The Queen’s commitment to tackling climate change is both endearing and sad

No recent Prime Minister has supported the forestry project. Only the Queen has thought it worth her time. 

“You said that [one] was Andrew?” says the Queen, pointing at a large oak tree in the grounds of Buckingham Palace. There’s a look of bafflement on her face, because her companion and fellow nonagenarian, Sir David Attenborough, has just pronounced that the plaque under a different tree is also dedicated to the same son. “They can’t both be,” she says, now mildly vexed.

“Oh dear, oh dear,” Attenborough responds, bending right over and peering through his glasses to double check.

This endearingly natural exchange is part of the recent ITV documentary, The Queen’s Green Planet, during which Her Majesty and the veteran nature presenter amble around the royal gardens discussing trees, bees and diplomacy. “One wishes one had more things that bees like,” the Queen muses among the rose beds.

Their slow steps and almost-childlike enthusiasm for their surroundings lend them a quality reminiscent of Tolkien’s mystical Ents (tree-like creatures who acted as wardens of the forests of Middle-earth).

The similarity is especially appropriate considering the film’s concern with promoting “The Queens Commonwealth Canopy”, a scheme to encourage Commonwealth countries to protect and plant trees in the Queen’s honour.

Her Majesty has big ambitions for the scheme. “If countries continue to plant [more trees], it might change the climate again,” she remarks at the end of the film, in what is believed to be her first public acknowledgement of climate change’s threat to the planet.

Yet there is also a sad undertone to this light bit of primetime TV. The viewer is left with a gnawing suspicion that the Queen knows only too well that her power to change the environment is only symbolic – and in this case it is unlikely to be enough.

In a scene with the head of state for Fiji, we watch the Queen hesitate as she hands over a document confirming the country’s membership of the scheme. “This is your certificate to prove you’re going to do this,” she says, with a school-marmish tap of the paper. Yet such emphasis on the word “prove” only serves to underline the limits of her control. 
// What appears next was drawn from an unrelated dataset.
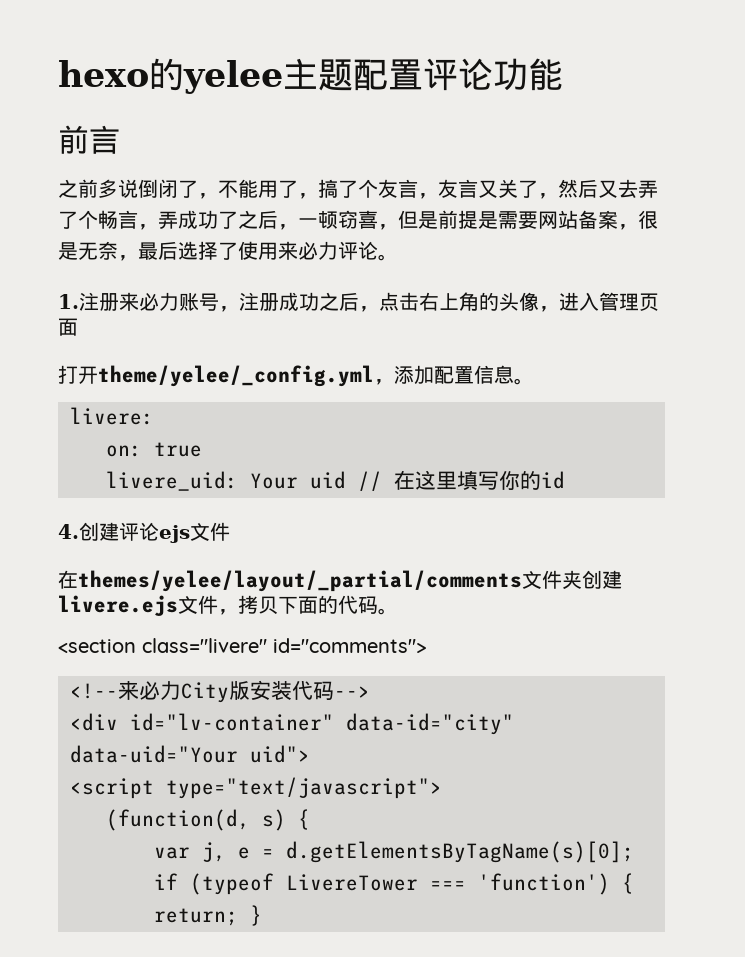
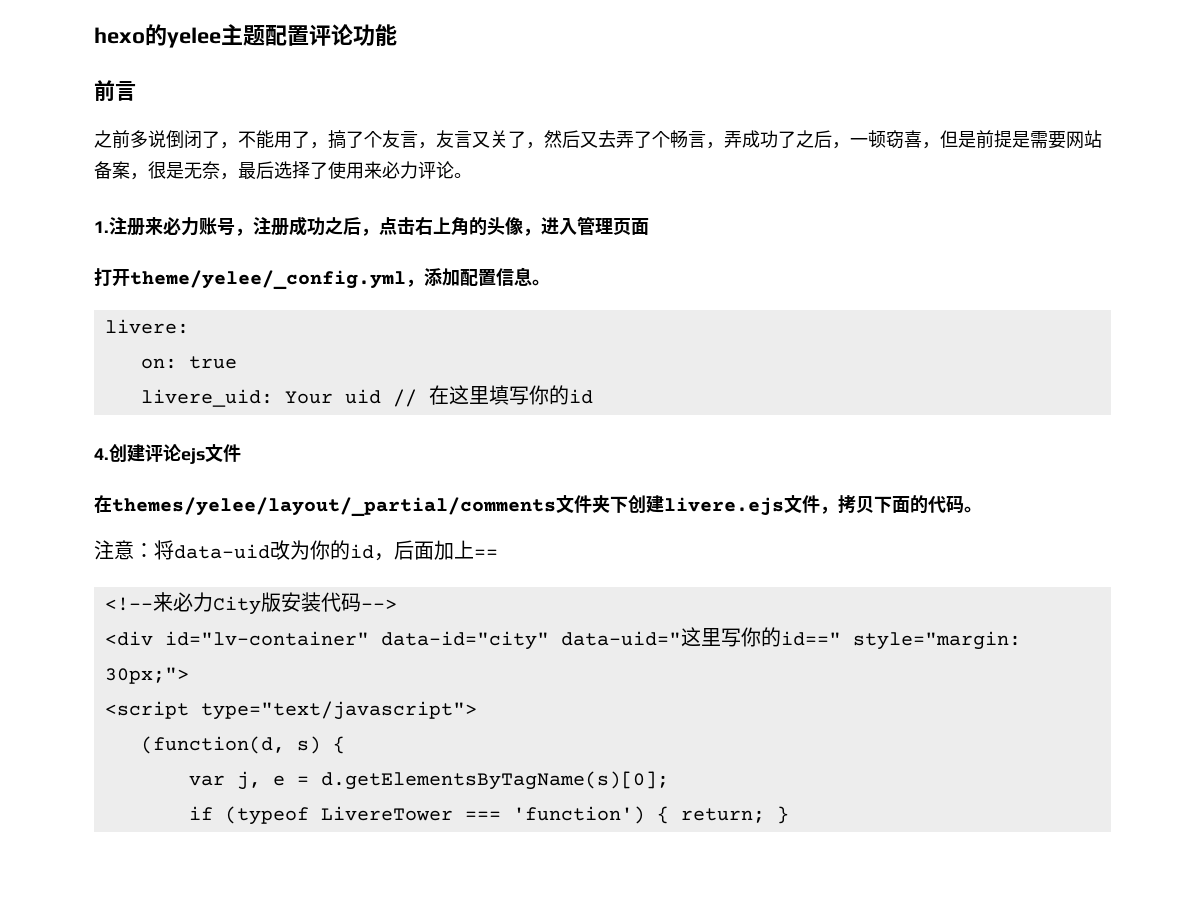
(582, 580) none -> [610,496,628,513] 下
[58,638,427,653] <section class="livere" id="comments"> -> [94,540,498,561] 注意：将data-uid改为你的id，后面加上==
[70,745,310,763] data-uid="Your uid"> -> [560,627,1021,650] [104,667,189,684] data-uid="这里写你的id==" style="margin: 30px;">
The new scheme may be overflowing with celebrity endorsement – Angelina Jolie makes a flying appearance as an ambassador for a new tree “nursery” in Namibia – but with no real means of enforcement the project risks becoming dead wood. 

This matters because, when Britain leaves the EU, it will also leave behind important tools of environmental justice. Just this week, the EU’s top court ruled that deforestation of Poland’s Bialowieza Forest violates EU law and must be speedily halted by the Polish government. Failure to do so could result in hefty fines.

What the film also regrettably fails to mention is a forest campaign that has had some measure of success – that of the Amazon rainforest. The vast, coordinated efforts of campaigners, businesses and governments have helped to combat the deforestation wreaked by soya farmers and cattle ranchers. By 2012, the rate of deforestation had dropped 80 per cent compared to its 2004 peak,  thanks to “a combination of consumer action, the mobilisation of global brands, commercial and trade pressures, the use of remote sensing technology, and, crucially, political will inside Brazil”, as Tony Juniper writes in his recent book, Rainforest. 

In contrast to these sweeping reforms, most of the national pledges to the Queen’s Canopy are presently limited to protections for relatively small sections of forests, or to additions to pre-existing botanical gardens. Neither of these will do much to help combat the dangerous fragmentation of rainforest ecosystems, or improve the health of city dwellers who need street-by-street planting.

This doesn’t mean that the pledges and the scheme itself can’t still grow, but there is little hope that the present government will back up the Queen’s larger ambitions, as hinted at in her wish to “change the climate again”. According to the Labour MP Frank Field, who first came up with the scheme, no recent Conservative or Labour government has wanted to touch the project. Only the Queen has thought it worth her time. 

An interview in the film with Boris Johnson sums up this political apathy well. Instead of mentioning the vital ways forests help tackle climate change, regulate rainfall, support economies and improve global health, he chooses instead to focus on an introspective, romantic vision of forests as some kind of aesthetic accessory: “I, in an almost sort of teutonic way, rejoice when I get into a glade or a bosky nook of one kind or another.” 

So while a post-Brexit refocus on the Commonwealth is admirable, without new laws and a new environmental watchdog, the UK’s hopes of international green leadership are limited. Without increased political support, the “Queen’s Canopy” will test the influence of traditional and symbolic power. 

India Bourke is an environment writer and editorial assistant at the New Statesman.